Черные покровы унесли меня в Страну Молчания, и мой двойник Ка покинул меня. Властный голос призвал его обратно, и я увидел глаза жреца Тота, имени которого я не смею назвать. И потом я покорно следовал за ним в шествии последней ладьи Налаат к ее гробнице, ибо она была все-таки царского рода. А также фараон пожелал смягчить мое горе.

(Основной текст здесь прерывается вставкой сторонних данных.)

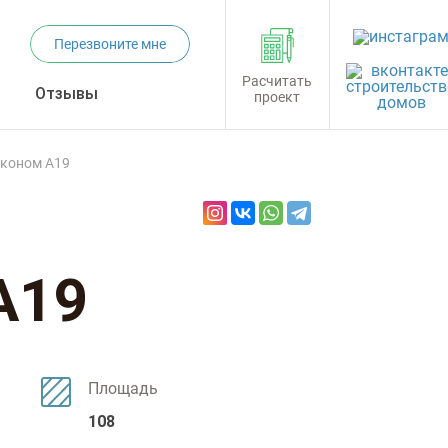
Перезвоните мне
Расчитать
Отзывы
проект
лконом А19
А19
Площадь
108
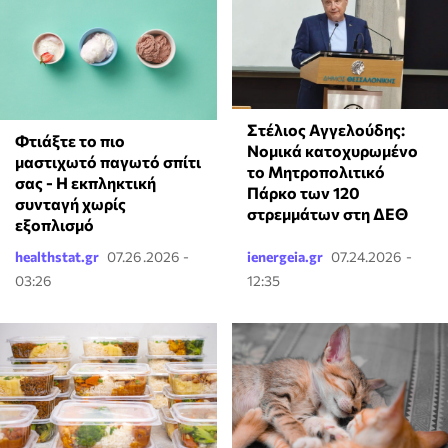
Στέλιος Αγγελούδης:
Φτιάξτε το πιο
Νομικά κατοχυρωμένο
μαστιχωτό παγωτό σπίτι
το Μητροπολιτικό
σας - Η εκπληκτική
Πάρκο των 120
συνταγή χωρίς
στρεμμάτων στη ΔΕΘ
εξοπλισμό
healthstat.gr
07.26.2026 -
ienergeia.gr
07.24.2026 -
03:26
12:35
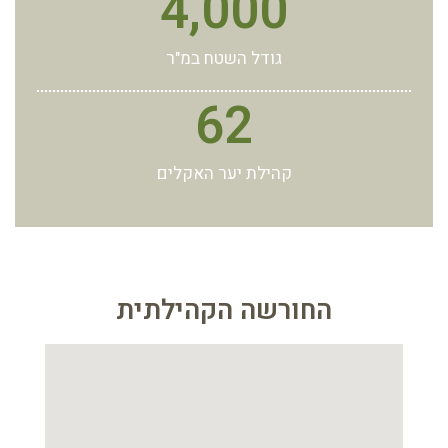
4,000
גודל השטח במ"ר
62
קהילת יער האקלים
החורשה הקהילתית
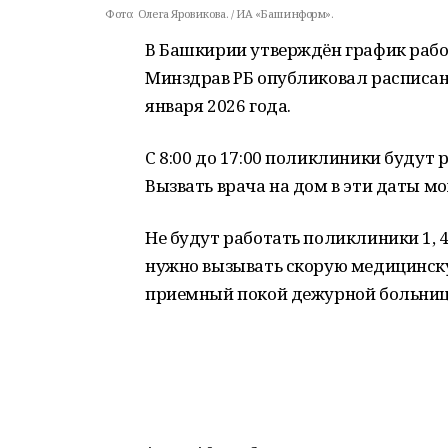
Фото:
Олега Яровикова. / ИА «Башинформ».
В Башкирии утверждён график рабо
Минздрав РБ опубликовал расписани
января 2026 года.
С 8:00 до 17:00 поликлиники будут рабо
Вызвать врача на дом в эти даты мо
Не будут работать поликлиники 1, 4
нужно вызывать скорую медицинску
приемный покой дежурной больниц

Но теперь, ночью, путы на моей мысли порвались, и острое горе снова влилось в меня ядом. И двойнику Налаат, уныло блуждающему в переходах гробницы и снова возвращающемуся к смотрящей эмалевыми глазами мумии, эту повесть о великой любви и великом страдании пишу я, Аменофтис, ибо я скриб и умею изображать знаки четырьмя родами красок. Папирус мой будет лежать в агатовом ковчеге. Но двойники читают знаки в темноте гробниц. Когда я окончу, я поднимусь на самую высокую четырехугольную башню, с которой учился я наблюдать течение светил. А утром рабы, и воины, и каменщики закричат: «Вот, Аменофтис, страж врат, в темноте оступился с башни и лежит бездыханный».
Ибо, если Ра не послал мне смерти за богохульства, я сам не хочу жить в этом мире слепой жестокости. Да ведет везде и всегда дух Налаат мою гневную душу!»